Submitting array jobs
When you want to submit a large number of jobs (batch or parallel jobs) to the system at once, please use the array job feature.
Never submit a large number of jobs directly as it may overload the system.
To execute as an array job, run sbatch with the -a
option like this: -a 1-6:2
. The -t 1-6:2
specifies a minimum index number of 1, a maximum of 6, and :2
to apply every other index number, resulting in 1,3,5. These index numbers can be seen at the end of each line in the squeue output as task IDs.
xxxxx-pg@at022vm02:~$ sbatch -a 1-6:2 ./arraytest.sh
Submitted batch job 744
xxxxx-pg@at022vm02:~$ squeue
JOBID PARTITION NAME USER ST TIME NODES NODELIST(REASON)
744_1 parabrick arraytes xxxxx-pg R 0:03 1 igt010
744_3 parabrick arraytes xxxxx-pg R 0:03 1 igt010
744_5 parabrick arraytes xxxxx-pg R 0:03 1 igt010
The task ID can be referenced within the job script through the SLURM_ARRAY_TASK_ID
environment variable. This allows each task within the array job to perform different operations based on the value of SLURM_ARRAY_TASK_ID
.
Tasks start executing as soon as a computer becomes available (they may not necessarily run in parallel). If computers are available, tasks can run in parallel, but you can limit the maximum concurrency with a percentage notation.
Other examples:
-
sbatch -a 1-10%5 job_script.sh
- Submits a total of 10 tasks from $SGE_TASK_ID 1 to 10. If computers are available, it sequentially executes up to 5 in parallel.
-
sbatch -a 10 job_script.sh
- Submits a single task with $SGE_TASK_ID of 10.
-
sbatch -a 2-10:2 job_script.sh
- Specifies skipping every other index number starting from 2 to 10 (task-ids 2,4,6,8,10).

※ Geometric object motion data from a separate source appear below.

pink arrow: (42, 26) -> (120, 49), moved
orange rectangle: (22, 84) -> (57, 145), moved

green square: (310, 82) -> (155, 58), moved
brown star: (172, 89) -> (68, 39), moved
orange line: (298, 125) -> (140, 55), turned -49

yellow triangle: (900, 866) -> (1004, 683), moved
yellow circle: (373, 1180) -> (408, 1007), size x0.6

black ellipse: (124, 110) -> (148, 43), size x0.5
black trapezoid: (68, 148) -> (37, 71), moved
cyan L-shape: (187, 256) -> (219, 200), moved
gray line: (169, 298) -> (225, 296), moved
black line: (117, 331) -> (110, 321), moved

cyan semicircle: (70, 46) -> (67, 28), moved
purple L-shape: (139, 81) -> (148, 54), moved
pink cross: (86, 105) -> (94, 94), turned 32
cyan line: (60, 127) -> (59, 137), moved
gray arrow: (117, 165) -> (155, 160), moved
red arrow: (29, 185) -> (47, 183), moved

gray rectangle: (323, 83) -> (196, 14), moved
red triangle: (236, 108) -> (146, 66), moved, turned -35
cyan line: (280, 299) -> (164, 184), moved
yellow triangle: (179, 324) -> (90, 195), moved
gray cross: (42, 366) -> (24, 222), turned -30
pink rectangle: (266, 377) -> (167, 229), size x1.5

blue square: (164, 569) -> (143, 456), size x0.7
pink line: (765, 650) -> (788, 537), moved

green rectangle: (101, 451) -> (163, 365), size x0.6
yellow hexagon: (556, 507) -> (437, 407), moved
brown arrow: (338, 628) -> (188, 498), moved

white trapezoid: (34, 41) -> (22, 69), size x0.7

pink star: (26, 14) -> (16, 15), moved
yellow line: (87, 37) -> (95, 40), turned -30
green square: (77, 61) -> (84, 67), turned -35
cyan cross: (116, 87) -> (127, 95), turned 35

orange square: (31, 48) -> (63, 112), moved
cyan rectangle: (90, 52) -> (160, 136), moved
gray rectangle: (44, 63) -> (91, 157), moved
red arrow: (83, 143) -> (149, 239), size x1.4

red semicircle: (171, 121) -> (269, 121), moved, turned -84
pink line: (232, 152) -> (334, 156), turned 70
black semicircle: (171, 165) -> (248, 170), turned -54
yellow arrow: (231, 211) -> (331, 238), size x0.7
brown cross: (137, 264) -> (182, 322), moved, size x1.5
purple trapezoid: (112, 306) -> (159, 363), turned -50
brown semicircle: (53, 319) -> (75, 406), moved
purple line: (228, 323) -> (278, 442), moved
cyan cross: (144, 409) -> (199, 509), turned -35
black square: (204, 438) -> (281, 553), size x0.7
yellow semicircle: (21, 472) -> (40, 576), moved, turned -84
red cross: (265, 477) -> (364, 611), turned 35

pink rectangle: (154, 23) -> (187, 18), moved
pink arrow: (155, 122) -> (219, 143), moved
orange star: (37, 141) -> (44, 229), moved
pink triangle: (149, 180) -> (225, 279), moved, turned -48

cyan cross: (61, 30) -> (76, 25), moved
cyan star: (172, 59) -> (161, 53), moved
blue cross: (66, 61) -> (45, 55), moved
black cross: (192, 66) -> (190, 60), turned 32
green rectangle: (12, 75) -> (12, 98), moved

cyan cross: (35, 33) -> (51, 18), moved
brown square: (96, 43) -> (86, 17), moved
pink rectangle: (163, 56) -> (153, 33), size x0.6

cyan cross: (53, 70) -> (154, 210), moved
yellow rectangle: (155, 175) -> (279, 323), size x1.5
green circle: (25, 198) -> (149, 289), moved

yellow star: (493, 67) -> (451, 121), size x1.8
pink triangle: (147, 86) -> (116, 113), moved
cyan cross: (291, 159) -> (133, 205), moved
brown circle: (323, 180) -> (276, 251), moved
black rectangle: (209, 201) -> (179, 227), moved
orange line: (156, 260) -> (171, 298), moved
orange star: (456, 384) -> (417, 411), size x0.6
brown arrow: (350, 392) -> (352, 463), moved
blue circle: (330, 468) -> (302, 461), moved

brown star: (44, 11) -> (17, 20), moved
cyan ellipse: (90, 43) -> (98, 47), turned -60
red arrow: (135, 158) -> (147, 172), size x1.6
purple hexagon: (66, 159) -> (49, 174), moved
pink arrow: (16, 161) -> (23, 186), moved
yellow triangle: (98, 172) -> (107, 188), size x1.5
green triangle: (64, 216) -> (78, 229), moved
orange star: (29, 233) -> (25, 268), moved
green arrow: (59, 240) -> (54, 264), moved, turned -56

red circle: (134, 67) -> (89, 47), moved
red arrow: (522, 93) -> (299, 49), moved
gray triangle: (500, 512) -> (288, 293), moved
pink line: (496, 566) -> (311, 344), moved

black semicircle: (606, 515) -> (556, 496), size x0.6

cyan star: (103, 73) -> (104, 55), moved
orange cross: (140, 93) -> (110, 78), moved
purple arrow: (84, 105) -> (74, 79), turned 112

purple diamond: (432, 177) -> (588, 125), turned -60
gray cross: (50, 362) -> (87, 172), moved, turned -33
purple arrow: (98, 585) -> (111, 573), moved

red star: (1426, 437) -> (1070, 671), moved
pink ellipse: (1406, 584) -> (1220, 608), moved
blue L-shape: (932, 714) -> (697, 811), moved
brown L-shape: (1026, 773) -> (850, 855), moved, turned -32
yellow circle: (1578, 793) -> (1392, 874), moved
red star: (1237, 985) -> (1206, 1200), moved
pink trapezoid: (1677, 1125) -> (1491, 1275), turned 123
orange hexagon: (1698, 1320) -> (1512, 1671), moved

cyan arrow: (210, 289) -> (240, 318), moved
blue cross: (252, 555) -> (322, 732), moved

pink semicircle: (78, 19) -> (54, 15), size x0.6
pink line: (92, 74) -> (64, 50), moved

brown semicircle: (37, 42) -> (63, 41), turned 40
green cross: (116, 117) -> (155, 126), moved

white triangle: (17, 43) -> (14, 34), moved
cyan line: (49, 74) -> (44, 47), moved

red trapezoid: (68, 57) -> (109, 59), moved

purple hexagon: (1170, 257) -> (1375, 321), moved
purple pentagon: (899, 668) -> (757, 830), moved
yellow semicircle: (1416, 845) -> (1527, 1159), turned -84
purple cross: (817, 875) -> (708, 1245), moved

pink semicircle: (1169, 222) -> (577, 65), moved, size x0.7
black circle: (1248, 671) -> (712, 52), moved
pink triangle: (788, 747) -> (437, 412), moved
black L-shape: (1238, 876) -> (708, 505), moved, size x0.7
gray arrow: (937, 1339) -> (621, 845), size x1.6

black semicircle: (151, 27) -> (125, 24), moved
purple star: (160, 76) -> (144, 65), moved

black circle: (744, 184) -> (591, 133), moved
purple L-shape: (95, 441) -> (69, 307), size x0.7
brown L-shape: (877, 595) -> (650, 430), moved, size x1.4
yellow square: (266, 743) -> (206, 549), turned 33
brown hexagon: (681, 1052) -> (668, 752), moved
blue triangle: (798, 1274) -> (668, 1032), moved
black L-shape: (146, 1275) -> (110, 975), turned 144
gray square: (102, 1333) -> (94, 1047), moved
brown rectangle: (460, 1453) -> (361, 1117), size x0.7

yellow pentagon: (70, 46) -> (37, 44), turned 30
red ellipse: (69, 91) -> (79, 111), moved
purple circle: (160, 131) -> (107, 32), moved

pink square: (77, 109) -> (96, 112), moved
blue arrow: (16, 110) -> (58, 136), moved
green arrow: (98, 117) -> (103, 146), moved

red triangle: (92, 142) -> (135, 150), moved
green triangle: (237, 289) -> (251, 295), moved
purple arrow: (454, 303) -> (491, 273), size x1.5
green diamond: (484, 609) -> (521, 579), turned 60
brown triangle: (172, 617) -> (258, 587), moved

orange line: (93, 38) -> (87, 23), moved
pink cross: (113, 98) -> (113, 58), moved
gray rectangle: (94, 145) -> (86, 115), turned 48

When submitting an array job, the following environment variables are available for use.
Slurm Environment Variables for Array Jobs
The environment variables accessible from within an array job include:
Environment Variable | Description |
---|---|
SLURM_ARRAY_JOB_ID | Job ID of the array job |
SLURM_ARRAY_TASK_ID | Task ID within the array job |
SLURM_ARRAY_TASK_COUNT | Number of tasks in the array job |
SLURM_ARRAY_TASK_MIN | The first task ID in the array job |
SLURM_ARRAY_TASK_MAX | The last task ID in the array job |